Grizzled Canuck readers looking to down a few beers and get a first-hand account of climbing some of the highest and most difficult mountains in the world will bookmark the Canada, Climbing and Beer night on Sunday, Feb. 18 at MY Millennium Place.

“We wanted to have a fiction and non-fiction night and we wanted to do something around the outdoors to play on the themes of sports and winter,” Harvey said.

Double-amputee Warren Macdonald, author of A Test of Will and director of The Second Step, will talk about his incredible feats to overcome diversity, from summiting Africa’s tallest peak, Mt. Kilimanjaro, to ascending America’s tallest cliff face, El Capitan.

Macdonald will hand off to Noah Richler for maple leaf tales that bind us as a nation. The former CBC Radio personality and literary columnist penned a literary travelogue of Canadian authors with insight into the writing medium itself in his book This My Country, What’s Yours?

Sea to Sky writers Tamsin Miller, Katherine Kerr and Jude Goodwin will wrap up the evening with their own stories.

Clink a pint to the authors at the opening reception at 6:30 p.m. with readings beginning at 8 p.m.

Tickets are $15.

Writers are pulled from the dark recesses of their mind and into the public eye with The Postcard Jam on Monday, Feb. 19 at 8 p.m. at Three Below.

“We wanted to reach out to other writers; there is always a writer in the crowd,” Harvey said.

More than 41 love letter scribblers and apology makers entered a short story into the postcard competition. Eleven finalists will face off reading their works aloud, including Nora Ryan, Angie Nolan, Lisa Richardson, Wambli Galeshka, Jenny Smith, Sharon Noesgaard,
 Nikolaj Shultz, 
Libby McKeever,
 Rebecca Whitely,
 Sylvia Gross and Cindy Street. A Critics’ Choice Award and Audience Choice Award will be awarded to the two top dogs, who will each receive a $250 cash prize.
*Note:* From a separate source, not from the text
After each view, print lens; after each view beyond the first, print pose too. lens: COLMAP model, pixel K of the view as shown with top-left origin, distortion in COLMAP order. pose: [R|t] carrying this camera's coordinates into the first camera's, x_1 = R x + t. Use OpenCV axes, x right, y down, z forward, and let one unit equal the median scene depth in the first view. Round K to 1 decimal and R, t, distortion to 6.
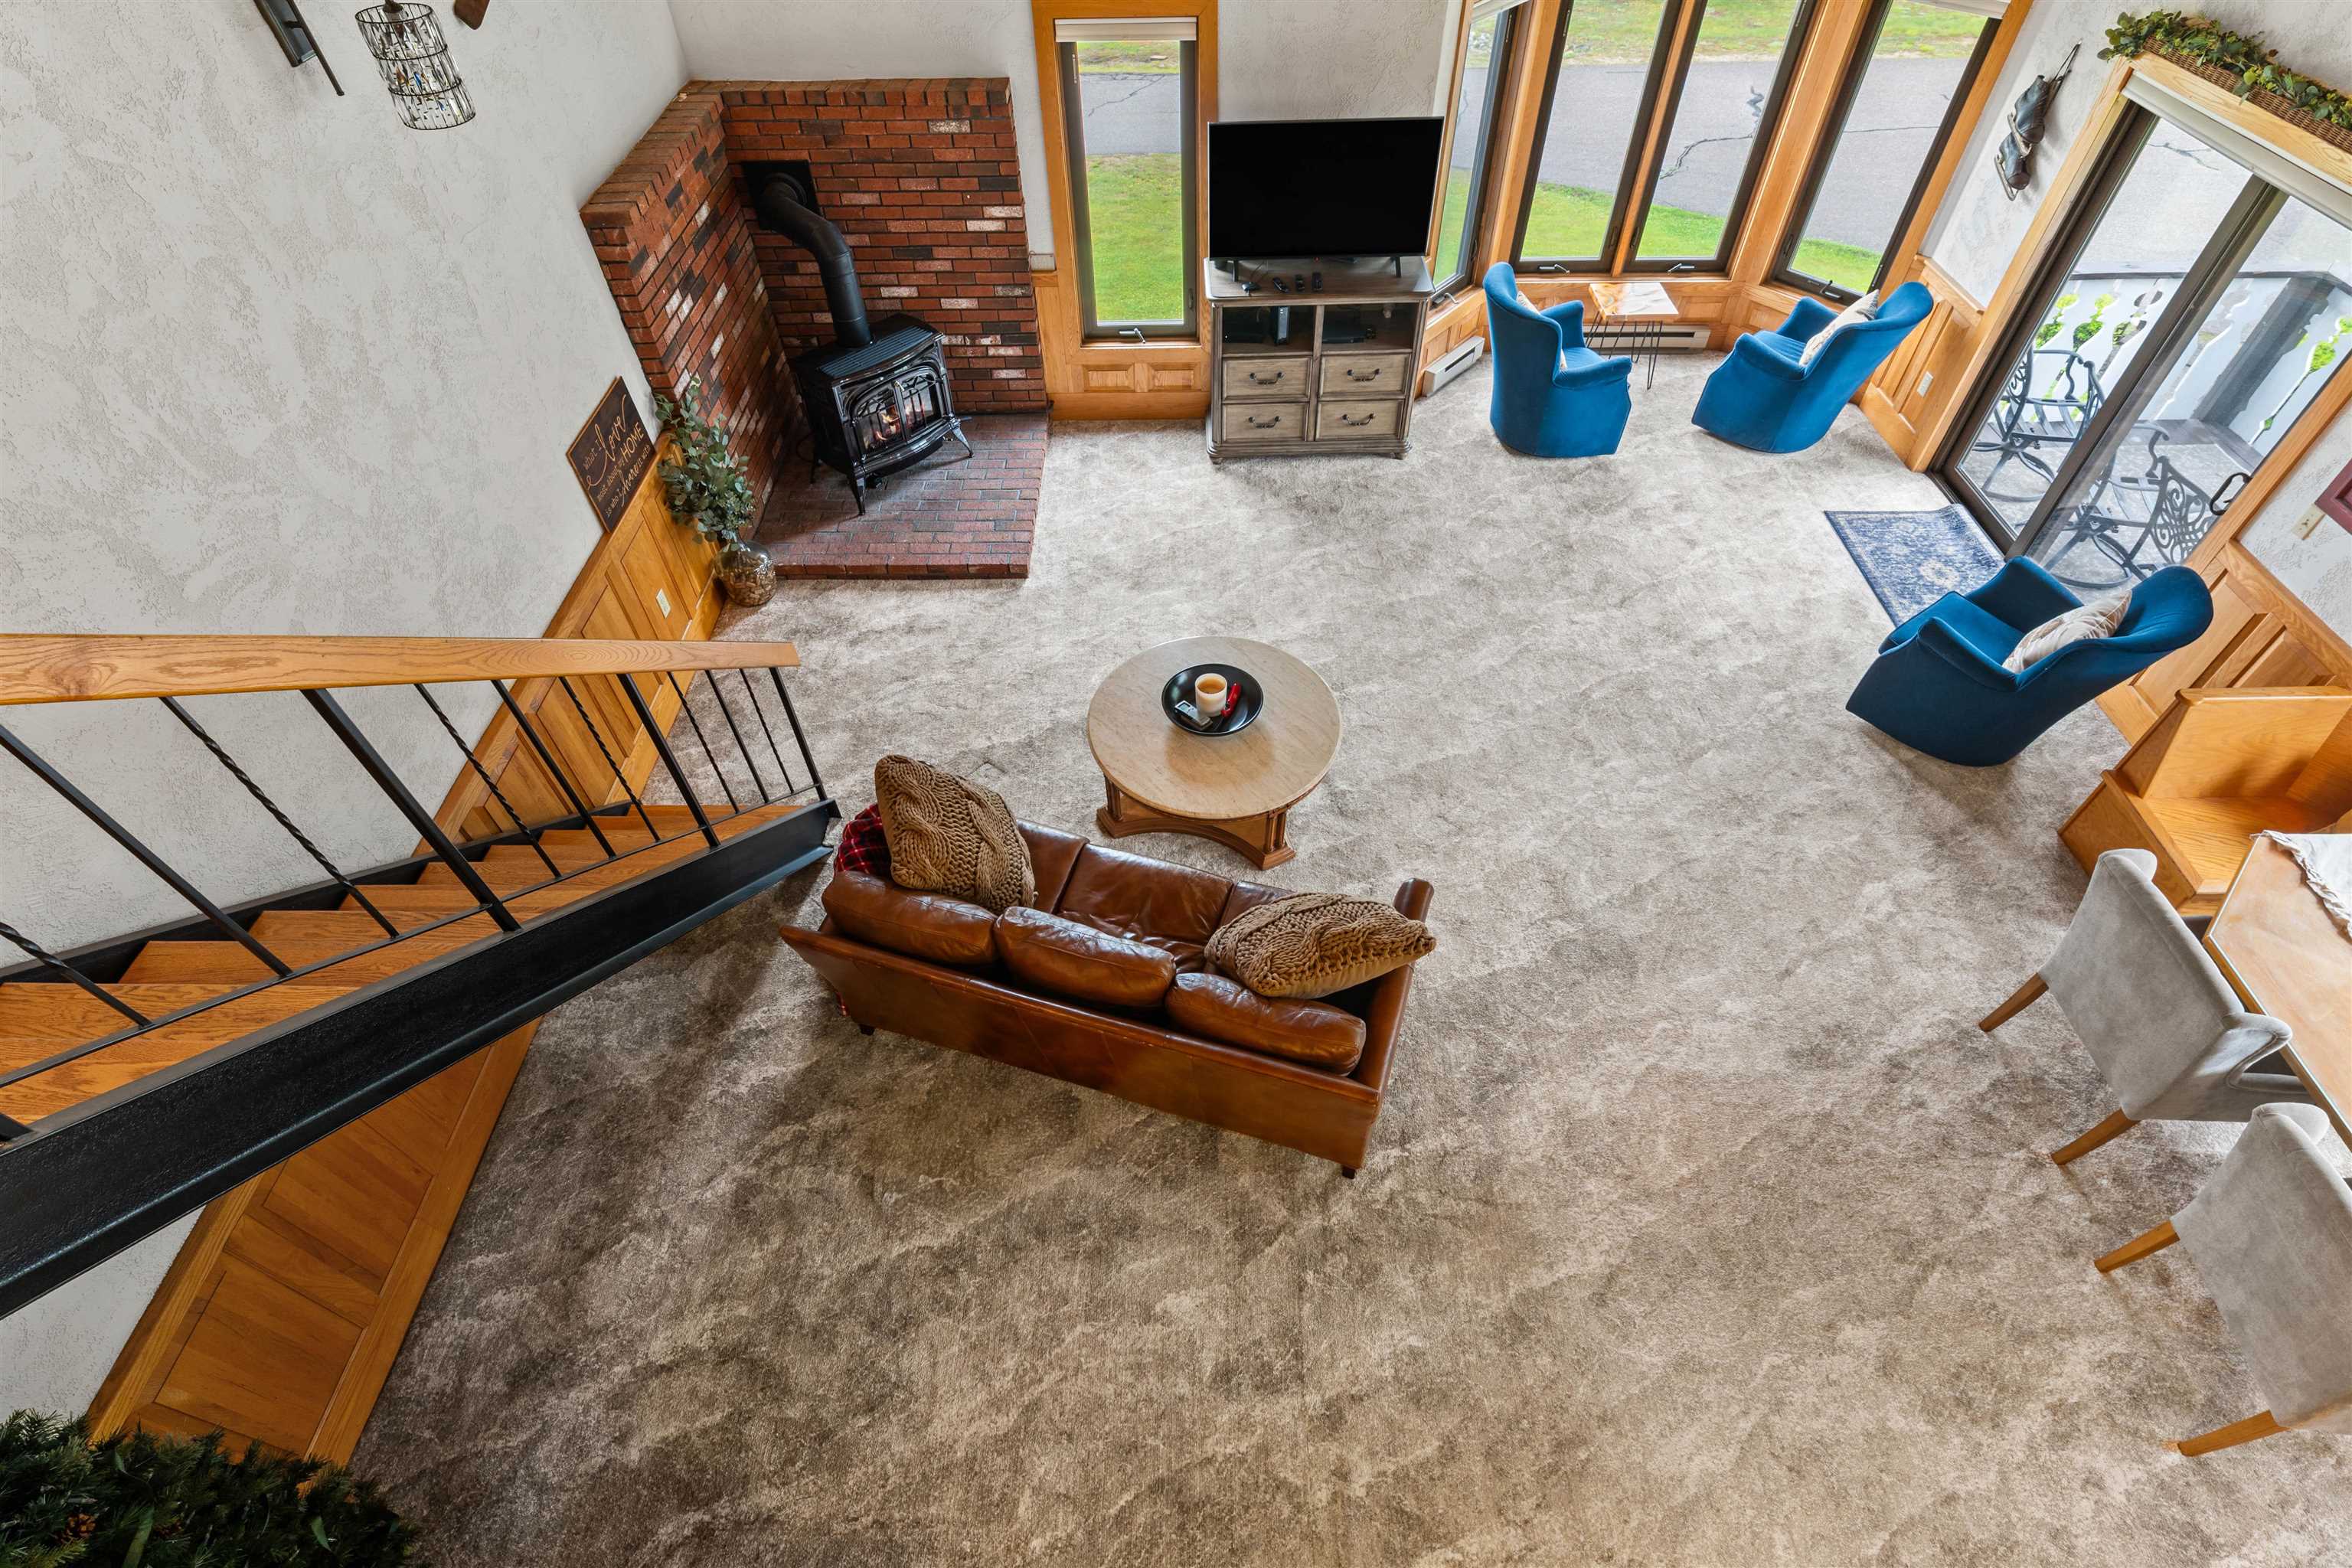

Entry is $5 with the first 50 people receiving a free drink and finger food.

The charming and hilarious Ivan E. Coyote will then take to the stage with her observations on growing up in the Yukon and surviving the big city. The CBC contributor’s work has appeared in the pages of the National Post, Georgia Straight, Geist, Shared Vision, Nerve and Curve Magazines.

Admission is free.

Literary Leanings closes the book on the three-day event with a pop as Champagne cocktails toast the Glitterati and Litterati on Tuesday, Feb. 20 at MY Millennium Place with red-carpet-reading royalty David Gilmour, Annette Lapointe and John Vaillant.

“We try to get a mix of people, personalities and profiles,” Harvey said. “As usual, our goal is to raise the profile of the literary arts. We try to bring in bigger names and subjects that are of interest to the community and then showcase our local writers on the same stage.”

Gilmour won a Governor General’s Award for A Perfect Night to Go to China, which has been translated into Russian, French, Thai, Italian, Dutch, Bulgarian, Turkish and Serbian. When not writing the great Canadian novel, he pens works spanning everything from the New York Times and People Magazine to CBC programming and documentaries.

Lapointe was long listed for the Giller Prize and John Vaillant was awarded the Governor General’s Award for the Golden Spruce.

Local scribblers include town agitator Stephen Vogler, organizing queen Sara Leach and slow-food-fast-tongue feature writer Lisa Richardson.

Hang out with the national and local stars at the opening reception at 6:30 p.m. with readings beginning at 8 p.m.